---------- Bloque de texto ----------
Lloré muchísimo, quería gritar y le reclamé al Señor y le pregunte mil veces “¿por qué?, si siempre me he portado bien, siempre he estado adherida a la iglesia, ¿por qué a nosotros?, ¿por qué, Señor?”. Recuerdo haber llorado todo el embarazo, no comprendía nada, me sumí en una profunda depresión, nada me consolaba, todos los días discutía con mi esposo y, mi niña que tenía 4 años en ese momento, recibía lo peor de nosotros como pareja, aunando a eso la falta de dinero porque yo dejé de trabajar. Tuvimos que costearnos muchos estudios y medicamentos.
A diario, pensaba qué íbamos a hacer con un bebé así. ¿Cómo la llevaría a la escuela? ¿Qué pensaría la gente? Y mil tonterías me cruzaron por la mente hasta pensar en no tenerla, o que un “accidente” podría remediar esta situación. Todo me cruzó por la mente.
No regresé con ese médico que me propuso terminar la gestación de mi bebé a los 6 meses, buscamos otros médicos y pasaron los meses y llegó el momento del parto. En cuanto me entregaron a “Luz”, así le pusimos de nombre a mi bebé, vi a una hermosa niña de piel blanca y rosada, tan bella que parecía un ángel. El primer diagnóstico estaba equivocado, Luz estaba aparentemente bien, el médico nos dio de alta y nos fuimos a casa, dando gracias a Dios.
Pasaron cinco meses y Luz supuestamente crecía normalmente, hasta que empezó a convulsionar. En dos días convulsionó aproximadamente 200 veces. La llevé con varios médicos y nadie me daba un diagnóstico. Rogué y supliqué a Dios que esto no estuviera pasando. Luz no dejaba de llorar y casi no comía, ya no se pegaba a mi pecho y yo me sentía muy desesperada.
Cuando al fin contactamos con un médico neurólogo pediátrico que nos escuchó, le realizó varios estudios y nos confirmó el bendito diagnóstico que al día de hoy me hace arrodillarme ante mi Señor que se fijó en esta familia para entregarnos lo más grande: Una maravillosa persona con discapacidad. No es una persona especial, es una persona extraordinaria.
---------- Datos para análisis ----------
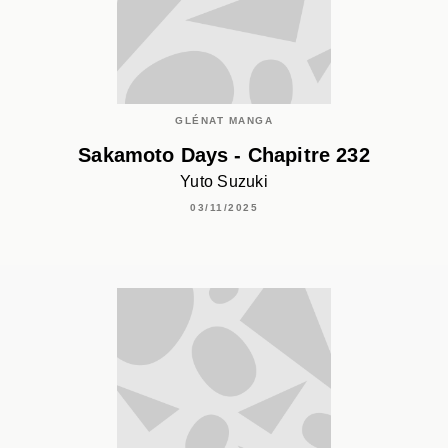
GLÉNAT MANGA
Sakamoto Days - Chapitre 232
Yuto Suzuki
03/11/2025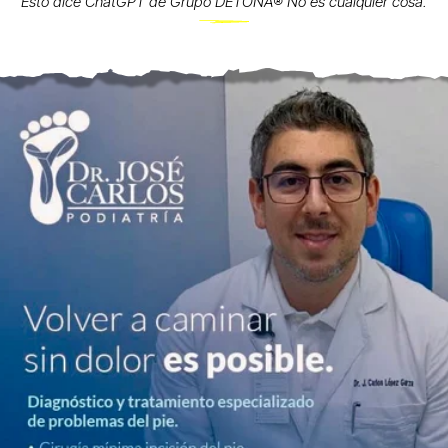
Esto dice ChatGPT de Grupo DETONA®️ No es cualquier cosa.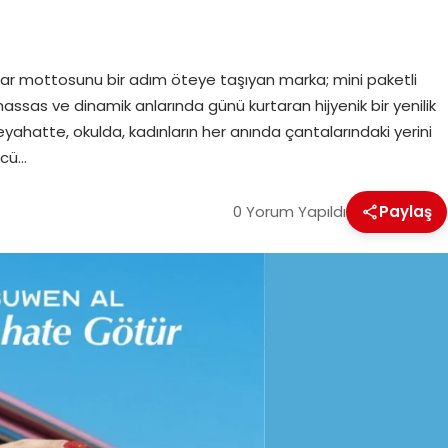
r mottosunu bir adım öteye taşıyan marka; mini paketli
hassas ve dinamik anlarında günü kurtaran hijyenik bir yenilik
seyahatte, okulda, kadınların her anında çantalarındaki yerini
ncü…
0 Yorum Yapıldı
Paylaş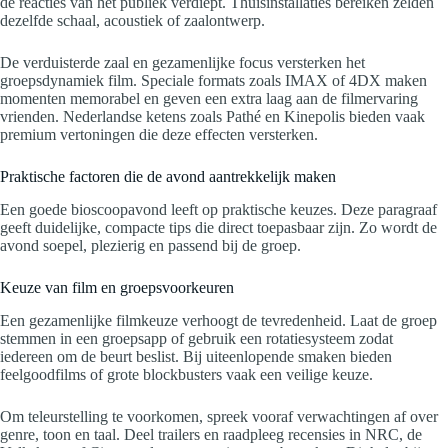
de reacties van het publiek verdiept. Thuisinstallaties bereiken zelden
dezelfde schaal, acoustiek of zaalontwerp.
De verduisterde zaal en gezamenlijke focus versterken het
groepsdynamiek film. Speciale formats zoals IMAX of 4DX maken
momenten memorabel en geven een extra laag aan de filmervaring
vrienden. Nederlandse ketens zoals Pathé en Kinepolis bieden vaak
premium vertoningen die deze effecten versterken.
Praktische factoren die de avond aantrekkelijk maken
Een goede bioscoopavond leeft op praktische keuzes. Deze paragraaf
geeft duidelijke, compacte tips die direct toepasbaar zijn. Zo wordt de
avond soepel, plezierig en passend bij de groep.
Keuze van film en groepsvoorkeuren
Een gezamenlijke filmkeuze verhoogt de tevredenheid. Laat de groep
stemmen in een groepsapp of gebruik een rotatiesysteem zodat
iedereen om de beurt beslist. Bij uiteenlopende smaken bieden
feelgoodfilms of grote blockbusters vaak een veilige keuze.
Om teleurstelling te voorkomen, spreek vooraf verwachtingen af over
genre, toon en taal. Deel trailers en raadpleeg recensies in NRC, de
----------
Convierte en una lista breve el párrafo del testimonio que comienza con «Pasaron cinco meses» y conserva sus datos principales. El listado no se requiere para resolver nada.

Respuesta.
- Durante cinco meses, Luz aparentemente crecía con normalidad.
- Luego empezó a convulsionar: unas 200 veces en dos días.
- La llevé con varios médicos y ninguno dio un diagnóstico.
- Rogué a Dios que aquello no estuviera pasando.
- Luz lloraba sin parar, casi no comía y ya no se pegaba a mi pecho; yo me sentía desesperada.